À votre tour ::
Indiquez quel ouvrage le texte donné attribue à A.-A. Barbier.

La France a donné le jour à trois bibliographes des plus éminents, dont les ouvrages sont indispensables à quiconque s’occupe de livres ou d’histoire littéraire. Pas une grande bibliothèque ne saurait s’en passer ; on les consulte à chaque instant, on les feuillette sans cesse, on les cite tous les jours comme des autorités dont les assertions méritent toute confiance. Nous voulons parler de A. -A. Barbier, auteur du Dictionnaire des Anonymes ; de J -Ch. Brunet, auteur du Manuel du Libraire, et de J.-M. Quérard, auteur de la France Littéraire et des Supercheries littéraires dévoilées. Laissons de côté deux de ces grandes productions, le Manuel et la France Littéraire, et occupons-nous des deux autres.

On sait qu’elles sont épuisées depuis longtemps ; elles ne se rencontrent pas facilement dans le commerce de la librairie, et les prix élevés qu’elles obtiennent lorsque le hasard en amène quelque exemplaire dans une vente publique attestent l’empressement avec lequel elles sont recherchées.

Il était donc nécessaire de les réimprimer ; mais une simple reproduction littérale n’aurait pas suffi.

Données brutes ::
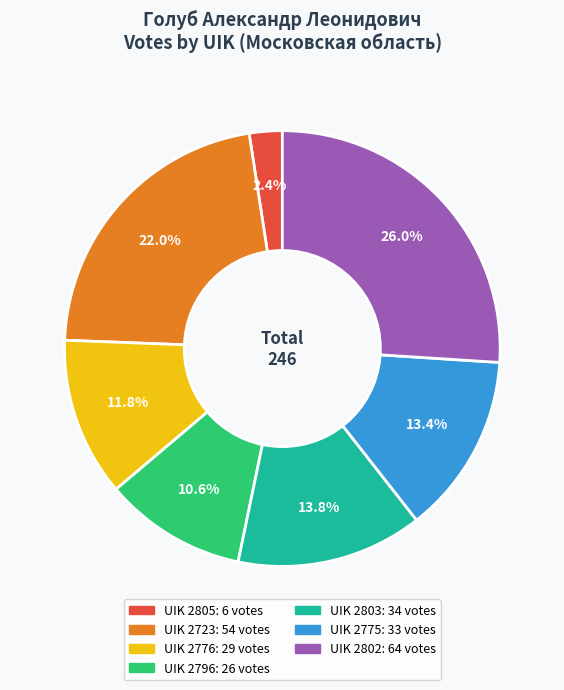

Does any single category account for the majority?

No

Exercice corrigé ::
Le Dictionnaire des Anonymes.